The Competitive Carriers Coalition (CCC) has hit out at a government intervention in the Australian Competition and Consumer Commission's inquiry into the pricing of Telstra's wholesale services.
The prices that Telstra charges for a range of wholesale services on its copper network are regulated by the ACCC.
In June, the competition watchdog revealed it was considering a 9.6 per cent drop in the prices Telstra can charge for the period 1 October 2015 to 30 June 2019 (a decline in real terms over four years of around 12 per cent).
Telstra was predictably less than thrilled at the decision (it had argued it should be allowed to raise prices).
"This draft decision has some serious flaws and contradicts the ACCC’s own principle of full cost recovery," Telstra's executive director for regulatory affairs, Jane van Beelen, wrote in a blog entry earlier this week.
"Having accepted our cost and demand forecast, the ACCC’s approach then effectively pretends that the NBN is not happening, thereby assuming higher demand for Telstra’s services and accordingly lower average costs.

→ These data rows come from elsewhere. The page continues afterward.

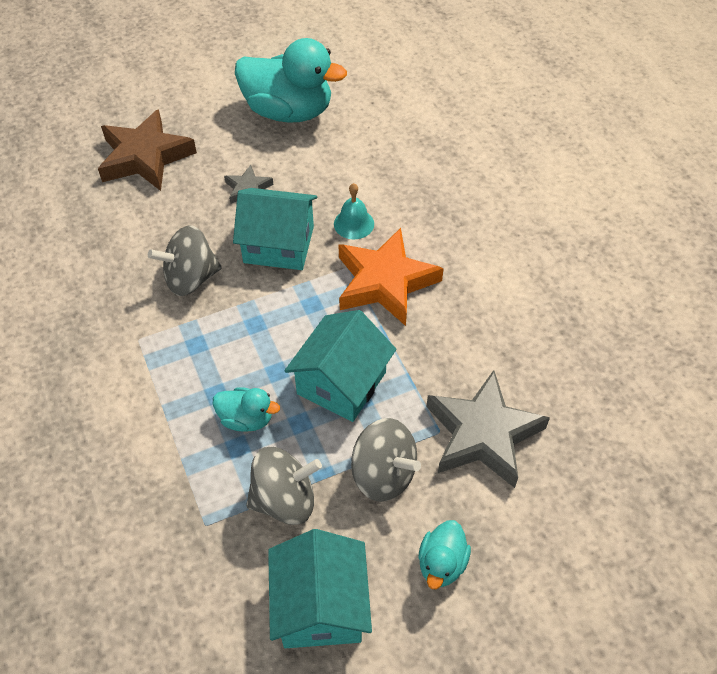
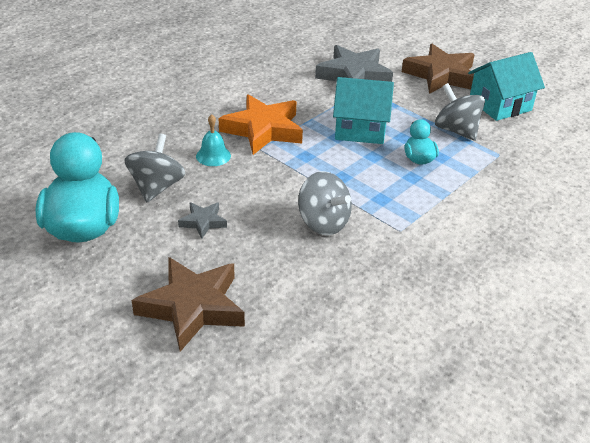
camera: 115 degrees left, 15 degrees down
turquoise house [233,188,317,270] -> none
grey spinning top [351,418,421,502] -> grey spinning top moved to [125,133,186,202]
turquoise duck [418,520,471,589] -> brown star [402,44,475,94]

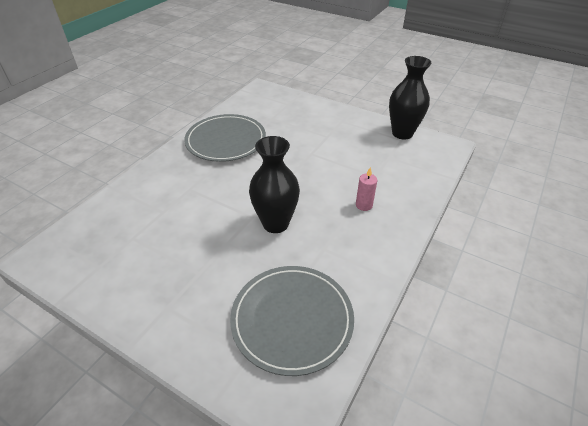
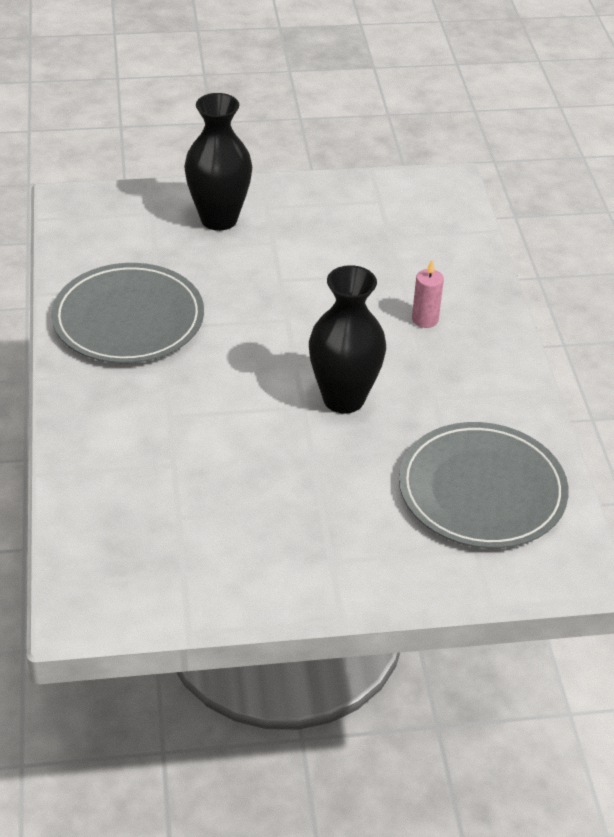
camera: 40 degrees left, 0 degrees up
black vase [389,56,431,140] -> black vase moved to [184,93,252,231]

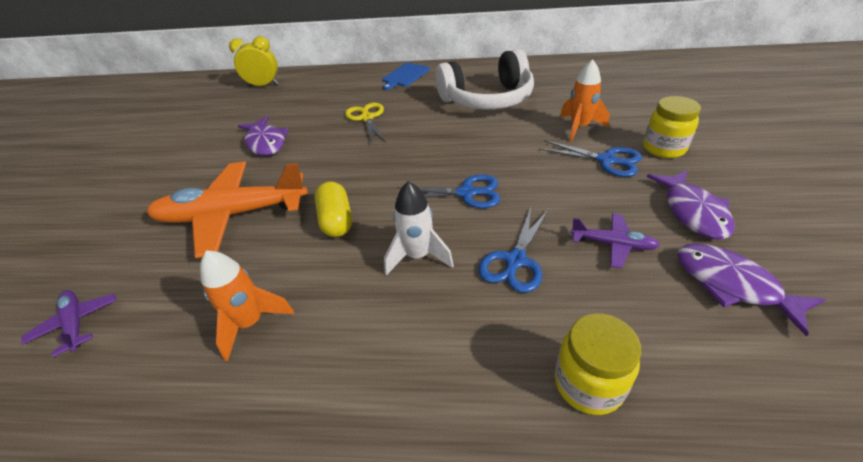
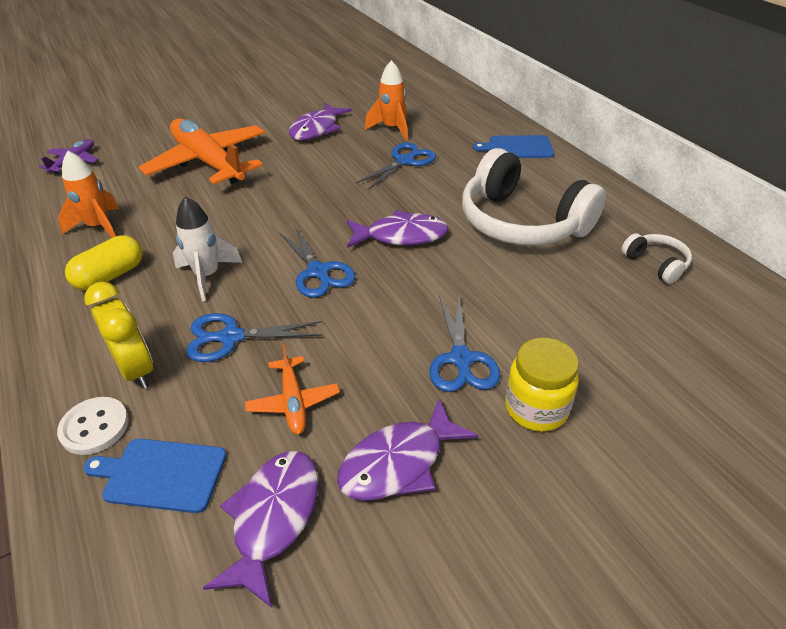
camera: 55 degrees right, 0 degrees up
yellow clock [229,36,279,87] -> yellow clock moved to [84,282,153,389]
yellow capsule [315,181,352,237] -> yellow capsule moved to [65,235,142,291]
yellow scissors [345,103,386,143] -> blue scissors [355,143,436,191]
yellow jar [555,313,641,415] -> white button [57,397,129,455]
orange rocket [560,59,610,142] -> orange rocket moved to [365,60,408,141]
purple plane [570,213,660,268] -> orange plane [245,344,340,434]
none -> blue cutting board [83,438,226,513]
none -> purple fish [347,210,449,248]
none -> white headphones [621,233,692,284]

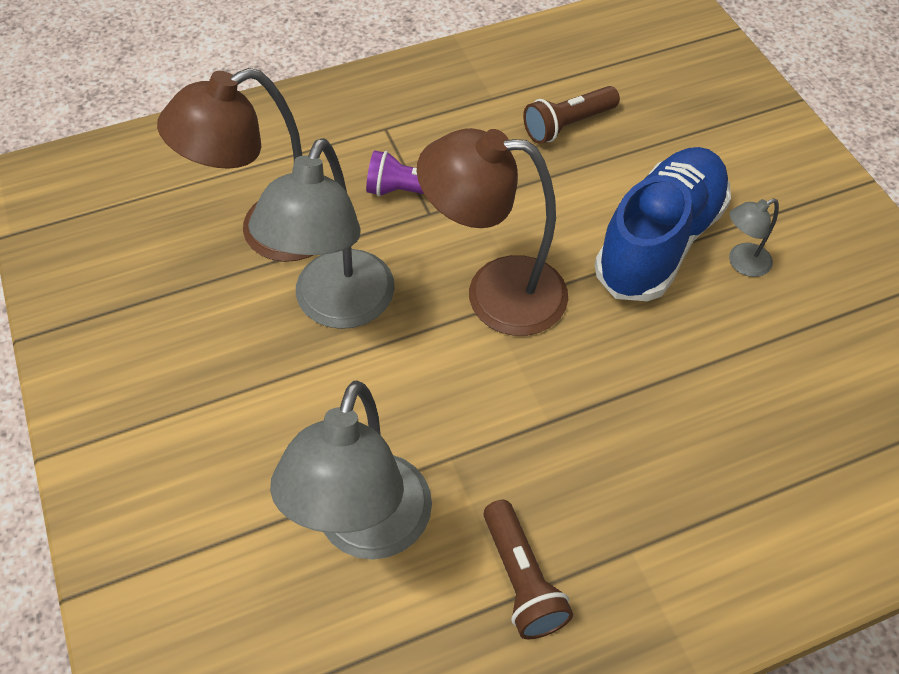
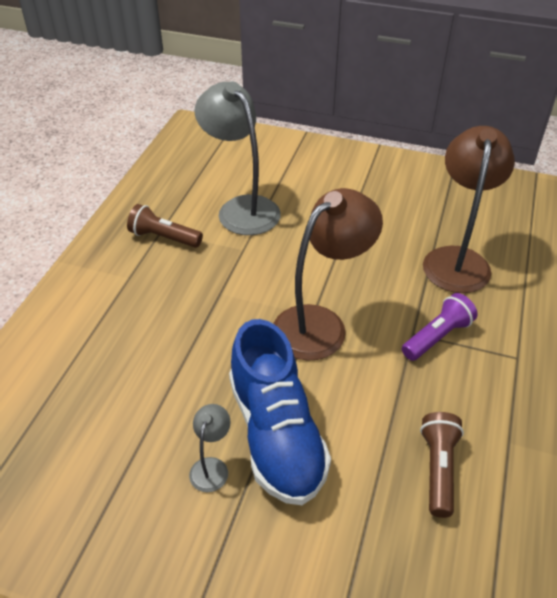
camera: 130 degrees right, 10 degrees down
grey lamp [248,138,395,329] -> none

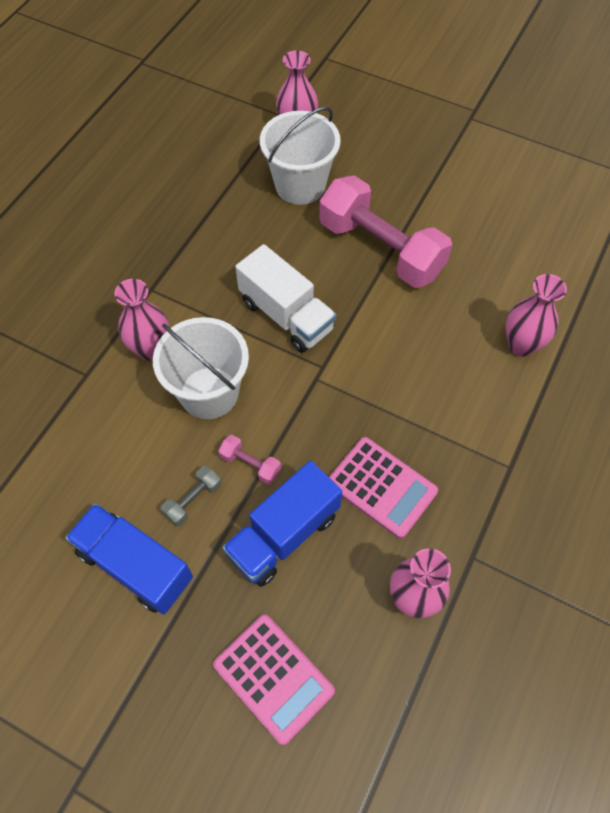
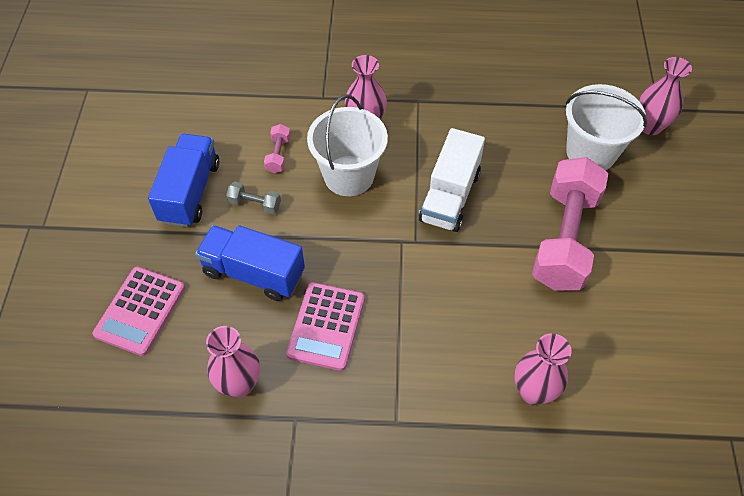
camera: 65 degrees right, 5 degrees down
pink dumbbell [218,435,281,485] -> pink dumbbell moved to [264,124,291,173]

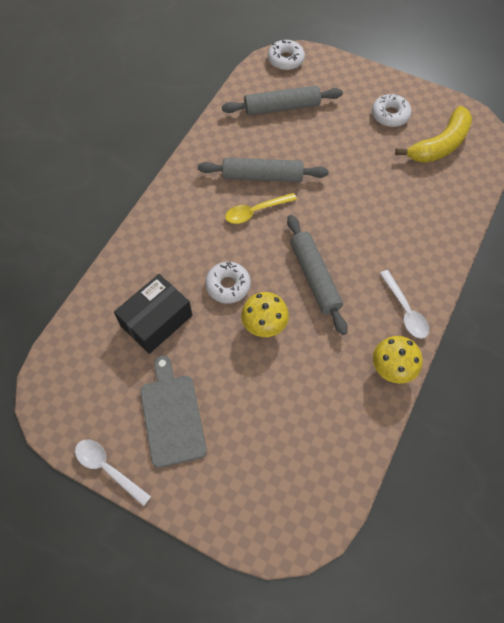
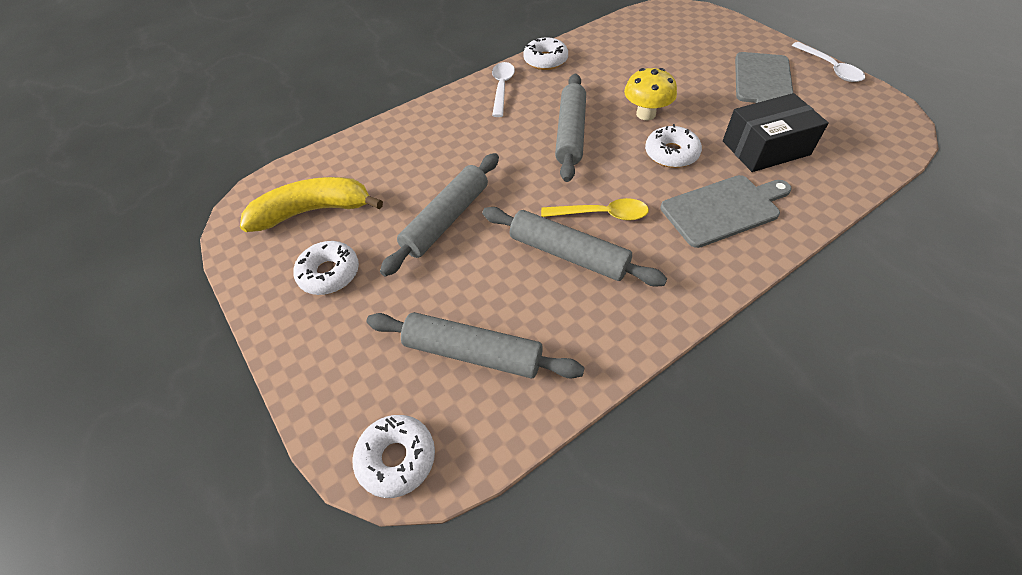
camera: 150 degrees left, 10 degrees down
yellow mushroom [373,336,423,384] -> white donut [523,38,568,70]
none -> grey rolling pin [380,153,499,276]
none -> grey cutting board [661,175,792,248]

"The ACCC has also mischaracterised the deal we did with the Government to facilitate the NBN, which is about a loss of future revenue after services are disconnected from the copper network, not the cost of maintaining our network for those customers who remain on it as the NBN is rolled out."
In a submission (PDF) to the ACCC's inquiry, the Department of Communications said it was concerned the ACCC's draft decision could "prevent appropriate cost recovery", which may not be in the long-term interests of end-users (a test outlined in the Competition and Consumer Act 2010).
"The Department is also concerned that the ACCC's further draft decision does not adequately take the broader policy context into consideration, notably the importance of price stability in the transition to the NBN and potential disruption of migration of customers from Telstra's network to the NBN," the submission states.
The ACCC should revisit its draft decision "in order to assure that the ... prices for fixed line services reflect the actual cost to Telstra in supplying the services, reflect the general principle that investors should be able to recover their costs, and that price stability is adequately considered."
The Department of Communication's submission represents an "extraordinary, unwelcome, unwarranted" intervention and sets a dangerous precedent, said a statement from the CCC signed by Vodafone, Macquarie Telecom, iiNet, Nextgen Networks and Mynetphone.
"For a Government department to be calling for higher prices for ordinary consumers, and against the interests of competition, is surely a first at the Federal level raises serious question marks about their ability to maximize the opportunities of the digital revolution.
"For it to be doing so in the context of fixed line communications services, where we Australia has the national disgrace of the highest prices in the developed world, beggars belief."
"Yet here is a Government Department intervening to tell an independent pricing agency to throw out the result of a two year inquiry because it does not want prices to fall," the statement said.
Communications minister Malcolm Turnbull should instruct the department to withdraw its submission, the statement said.